- **Information supplied**
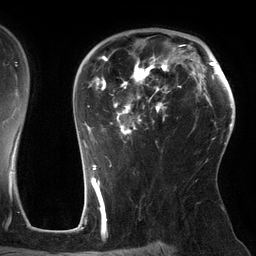
Breast MRI (dynamic contrast-enhanced), one axial slice; slice 89 of 134 in the series (ordered by position); cropped to one breast; dynamic contrast-enhanced series, time point 2 of 6 at this slice position (early post-contrast); 3 T; TE 2.7 ms, TR 6.5 ms; 1.2 mm slice thickness; 256 × 256 image matrix, field of view 200 × 200 mm. Female patient.
Structures marked on this image (semi-automatic segmentation, software-assisted and operator-edited):
- enhancing-tissue mask used for the functional tumour volume (all voxels passing the contrast-enhancement thresholds inside the analysis volume; usually the tumour): box from (x=83, y=45) to (x=186, y=146) px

- **Problem description**
Omit the pictures and write out the remaining data exactly.

- **Result of the exercise**
Breast MRI (dynamic contrast-enhanced), one axial slice; slice 89 of 134 in the series (ordered by position); cropped to one breast; dynamic contrast-enhanced series, time point 2 of 6 at this slice position (early post-contrast); 3 T; TE 2.7 ms, TR 6.5 ms; 1.2 mm slice thickness; 256 × 256 image matrix, field of view 200 × 200 mm. Female patient.
Structures marked on this image (semi-automatic segmentation, software-assisted and operator-edited):
- enhancing-tissue mask used for the functional tumour volume (all voxels passing the contrast-enhancement thresholds inside the analysis volume; usually the tumour): box from (x=83, y=45) to (x=186, y=146) px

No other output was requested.